Work-around a StackOverflowException

Solution 1:

I just patched an error that I believe is the same as your describing. Uploaded the patch to the hap project site...

http://www.codeplex.com/site/users/view/sjdirect (see the patch on 3/8/2012)

Or see more documentation of the issue and result here....

https://code.google.com/p/abot/issues/detail?id=77

The actual fix was... Added HtmlDocument.OptionMaxNestedChildNodes that can be set to prevent StackOverflowExceptions that are caused by tons of nested tags. It will throw an ApplicationException with message "Document has more than X nested tags. This is likely due to the page not closing tags properly."

How I'm Using Hap After Patch...

HtmlDocument hapDoc = new HtmlDocument();
hapDoc.OptionMaxNestedChildNodes = 5000;//This is what was added
string rawContent = GETTHECONTENTHERE
try
{
    hapDoc.LoadHtml(RawContent);    
}
catch (Exception e)
{
    //Instead of a stackoverflow exception you should end up here now
    hapDoc.LoadHtml("");
    _logger.Error(e);
}

Solution 2:

Ideally, the long-term solution is to patch HtmlAgilityPack to use a heap-stack instead of the call-stack, but that would be an undertaking too big for me. I've temporarily lost my CodePlex account details, but when I get them back I'll submit an Issue report on the problem. I also note that this issue could present a Denial-of-Service attack vulnerability to any site that uses HtmlAgilityPack to sanitize user-submitted HTML - a crafted overly-nested HTML document would cause the w3wp.exe process to die.
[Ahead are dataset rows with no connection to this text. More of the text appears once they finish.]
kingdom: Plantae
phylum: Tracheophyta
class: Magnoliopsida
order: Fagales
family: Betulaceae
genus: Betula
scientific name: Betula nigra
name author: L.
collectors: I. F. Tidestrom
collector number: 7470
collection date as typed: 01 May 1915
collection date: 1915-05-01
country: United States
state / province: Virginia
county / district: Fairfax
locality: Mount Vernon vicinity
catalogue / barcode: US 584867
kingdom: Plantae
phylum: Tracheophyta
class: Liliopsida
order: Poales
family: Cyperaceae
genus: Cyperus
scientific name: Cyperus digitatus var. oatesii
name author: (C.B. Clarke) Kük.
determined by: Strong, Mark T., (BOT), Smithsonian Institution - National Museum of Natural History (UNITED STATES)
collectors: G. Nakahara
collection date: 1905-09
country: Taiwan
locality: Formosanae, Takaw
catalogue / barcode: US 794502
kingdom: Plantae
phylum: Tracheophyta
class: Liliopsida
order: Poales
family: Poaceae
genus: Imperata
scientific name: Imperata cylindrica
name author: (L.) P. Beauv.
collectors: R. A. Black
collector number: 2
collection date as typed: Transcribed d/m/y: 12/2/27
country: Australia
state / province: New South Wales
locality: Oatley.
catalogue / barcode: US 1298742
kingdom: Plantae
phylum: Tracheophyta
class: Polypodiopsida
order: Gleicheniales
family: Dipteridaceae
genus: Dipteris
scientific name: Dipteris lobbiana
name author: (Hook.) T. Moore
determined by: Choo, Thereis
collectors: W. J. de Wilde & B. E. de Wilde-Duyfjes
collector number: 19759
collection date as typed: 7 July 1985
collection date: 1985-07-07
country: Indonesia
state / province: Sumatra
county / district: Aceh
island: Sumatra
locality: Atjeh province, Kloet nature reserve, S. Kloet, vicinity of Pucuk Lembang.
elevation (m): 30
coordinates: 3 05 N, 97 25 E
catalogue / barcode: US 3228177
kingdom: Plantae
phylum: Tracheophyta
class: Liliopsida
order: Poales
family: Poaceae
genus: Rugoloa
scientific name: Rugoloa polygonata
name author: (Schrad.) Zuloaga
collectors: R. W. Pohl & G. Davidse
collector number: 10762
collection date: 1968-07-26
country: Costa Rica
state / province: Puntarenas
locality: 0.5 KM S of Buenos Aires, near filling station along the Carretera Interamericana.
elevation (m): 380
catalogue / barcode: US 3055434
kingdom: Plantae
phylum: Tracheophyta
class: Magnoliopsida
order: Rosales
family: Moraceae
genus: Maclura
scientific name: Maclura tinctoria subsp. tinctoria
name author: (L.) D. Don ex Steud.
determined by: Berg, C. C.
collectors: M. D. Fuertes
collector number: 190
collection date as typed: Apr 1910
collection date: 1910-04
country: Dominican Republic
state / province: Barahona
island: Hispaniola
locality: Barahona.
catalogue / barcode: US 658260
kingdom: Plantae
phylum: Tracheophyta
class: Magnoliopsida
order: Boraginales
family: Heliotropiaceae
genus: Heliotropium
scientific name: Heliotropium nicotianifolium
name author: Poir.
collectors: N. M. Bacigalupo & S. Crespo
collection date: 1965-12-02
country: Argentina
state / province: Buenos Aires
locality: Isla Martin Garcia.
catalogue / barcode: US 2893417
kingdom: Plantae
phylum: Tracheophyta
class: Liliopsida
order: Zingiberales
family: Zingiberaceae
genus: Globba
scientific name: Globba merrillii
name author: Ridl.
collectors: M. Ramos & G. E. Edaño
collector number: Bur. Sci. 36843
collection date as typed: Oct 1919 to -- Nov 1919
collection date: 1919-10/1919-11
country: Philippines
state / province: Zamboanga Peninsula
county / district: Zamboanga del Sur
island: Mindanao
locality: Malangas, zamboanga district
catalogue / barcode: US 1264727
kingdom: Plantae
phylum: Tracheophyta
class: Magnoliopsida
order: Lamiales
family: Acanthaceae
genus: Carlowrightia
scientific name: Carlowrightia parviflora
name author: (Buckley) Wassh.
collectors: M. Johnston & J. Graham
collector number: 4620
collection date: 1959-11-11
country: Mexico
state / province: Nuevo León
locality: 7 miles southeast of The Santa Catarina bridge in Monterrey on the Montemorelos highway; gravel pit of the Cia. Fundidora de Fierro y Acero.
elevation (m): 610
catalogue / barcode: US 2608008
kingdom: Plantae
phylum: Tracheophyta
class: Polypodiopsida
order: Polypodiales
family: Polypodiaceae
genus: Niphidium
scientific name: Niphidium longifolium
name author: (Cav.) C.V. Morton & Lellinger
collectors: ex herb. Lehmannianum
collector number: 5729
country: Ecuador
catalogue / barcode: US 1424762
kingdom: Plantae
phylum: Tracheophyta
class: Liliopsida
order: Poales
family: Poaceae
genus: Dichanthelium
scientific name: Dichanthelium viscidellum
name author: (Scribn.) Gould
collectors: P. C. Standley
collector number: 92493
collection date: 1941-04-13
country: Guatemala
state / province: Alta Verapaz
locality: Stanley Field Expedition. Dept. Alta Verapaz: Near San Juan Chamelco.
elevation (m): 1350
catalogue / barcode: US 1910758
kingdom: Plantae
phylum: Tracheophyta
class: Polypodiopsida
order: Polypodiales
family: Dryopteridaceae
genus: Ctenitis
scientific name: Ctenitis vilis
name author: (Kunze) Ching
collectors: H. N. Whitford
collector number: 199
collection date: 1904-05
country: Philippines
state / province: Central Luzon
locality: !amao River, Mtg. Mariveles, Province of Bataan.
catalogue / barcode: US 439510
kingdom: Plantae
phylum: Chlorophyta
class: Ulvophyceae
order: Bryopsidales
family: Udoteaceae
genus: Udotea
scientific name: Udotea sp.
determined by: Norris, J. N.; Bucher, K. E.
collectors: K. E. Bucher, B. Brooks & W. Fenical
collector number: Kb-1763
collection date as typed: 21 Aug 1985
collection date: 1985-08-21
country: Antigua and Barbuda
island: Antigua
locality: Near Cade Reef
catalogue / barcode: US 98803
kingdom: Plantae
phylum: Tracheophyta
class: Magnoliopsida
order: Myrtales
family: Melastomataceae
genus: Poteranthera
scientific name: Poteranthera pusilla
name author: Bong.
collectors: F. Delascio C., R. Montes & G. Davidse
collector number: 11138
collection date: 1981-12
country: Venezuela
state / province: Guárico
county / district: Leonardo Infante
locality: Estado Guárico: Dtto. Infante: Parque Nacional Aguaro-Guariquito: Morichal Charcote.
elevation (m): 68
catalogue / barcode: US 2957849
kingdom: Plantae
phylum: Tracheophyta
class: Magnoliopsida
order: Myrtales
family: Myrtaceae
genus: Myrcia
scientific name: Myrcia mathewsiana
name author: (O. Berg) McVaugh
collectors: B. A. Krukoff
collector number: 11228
In the meantime, I figured the best way forward is to manually override the maximum thread stack size. I was wrong in my earlier statement that a bigger stack-size means that all threads automatically consume that memory (it seems memory pages are allocated for a thread stack as it grows, not all-at-once).

I made a copy of the <ol><li> page and ran some experiments. I found that my program failed when the stack size was less than 2^21 bytes (2MB) in size, but a maximum size of 2^22 bytes (4MB) succeeded - and 4MB in my book passes as an "acceptable" hack... for now.